Cette tendance est particulièrement préoccupante pour les finances de la région Ile-de-France. La collectivité présidée par Jean-Paul Huchon (PS), qui, à elle seule, a empoché plus de la moitié (524 millions d'euros sur 1,65 milliars de ressources fiscales) de cette fraction de TIPP l'an dernier, doit assumer une compétence très coûteuse en fonctionnement et en investissement : celle d'organiser les transports collectifs via le STIF (Syndicat des transports d'Ile-de-France). Or, c'est cette même région qui enregistre la baisse la plus rapide de consommation de carburant. Celle-ci a commencé à fléchir en 2000, c'est-à-dire plus tôt qu'ailleurs, et a diminué de 5 % entre 1994 et 2006. Une chute d'autant plus perceptible que les Franciliens brûlent en moyenne 35 % de moins de carburants que ceux des autres régions.
Autre tendance inquiétante pour les finances régionales, la part de l'essence sans plomb diminue au profit du gazole, carburant moins taxé, et donc moins rémunérateur. Du coup, sur la période 2000-2006, la recette potentielle de TIPP de l'Ile-de-France stagne.
Plusieurs facteurs expliquent ce recul de la consommation de carburants. La performance énergétique des véhicules ne cesse de croître : alors qu'en 1995 il fallait 7,5 litres d'essence en moyenne pour parcourir 100 kilomètres, la même distance n'exige plus désormais que 6,7 litres. A cette donnée s'ajoutent des caractéristiques propres à l'Ile-de-France. Le taux de motorisation des ménages (69,1 % en 1999) y est inférieur de 12,3 points à la moyenne nationale, et les transports collectifs, du fait d'une offre très étoffée, y sont un vecteur de mobilité plus fort que dans les autres région.
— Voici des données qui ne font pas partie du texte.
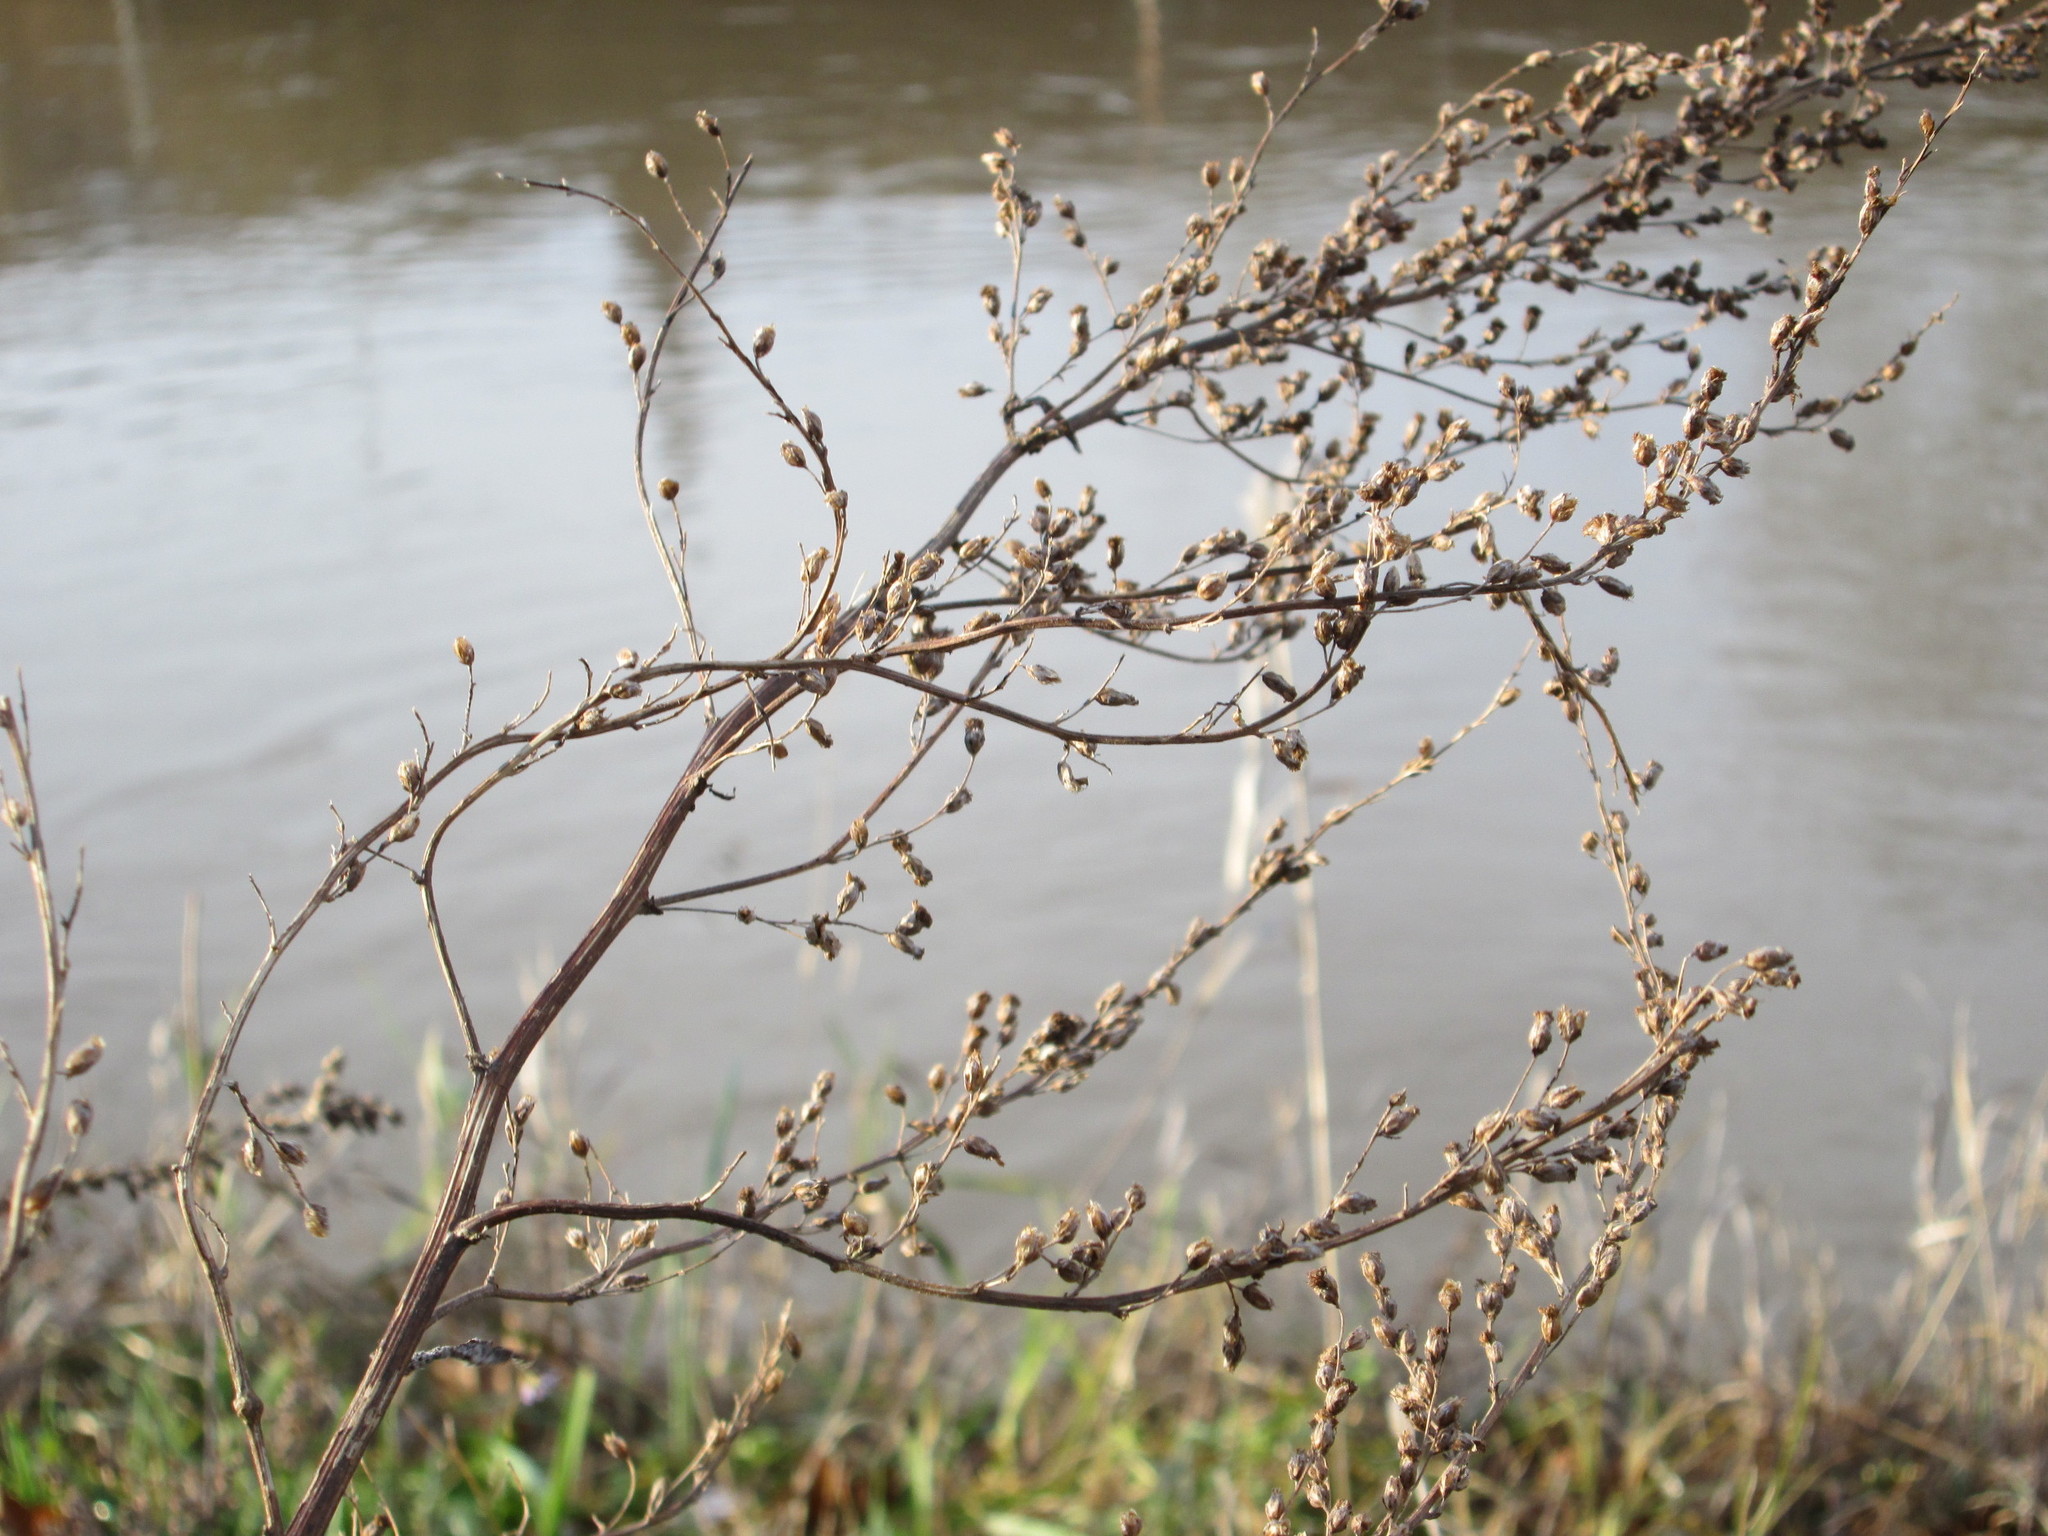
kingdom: Plantae
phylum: Tracheophyta
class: Magnoliopsida
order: Asterales
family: Asteraceae
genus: Artemisia
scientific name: Artemisia vulgaris
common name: Mugwort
Réformer la fiscalité locale
Faut-il s'en plaindre ? Naturellement, en termes de qualité de vie des populations et, plus généralement, de développement durable, cela peut être considéré comme positif , souligne l'étude de l'Iaurif. En leur attribuant une part de fiscalité assise sur la consommation de carburants, n'est-ce pas aussi les encourager à ne plus rien entreprendre qui puisse la faire baisser ? Cela va à l'encontre de notre politique. Plus nous développons les transports en commun, plus nous contribuons à amoindrir la ressource qui leur est affectée , estime-t-on à la présidence de la région Ile-de-France. Et d'appeler à une fiscalité de substitution à la TIPP qui lui évite d'avoir, selon l'étude de l'Iaurif, à gérer le conflit issu d'une obligation de recettes supplémentaires pour mener à bien son action et la volonté de réduction des nuisances environnementales . Une raison supplémentaire pour engager le chantier de la réforme de la fiscalité locale réclamée de longue date par les grandes associations d'élus (l'ARF pour les présidents de régions, l'AMF pour les maires et l'ADF pour les présidents de conseil général) et en direction de laquelle François Fillon montre des signes d'ouverture.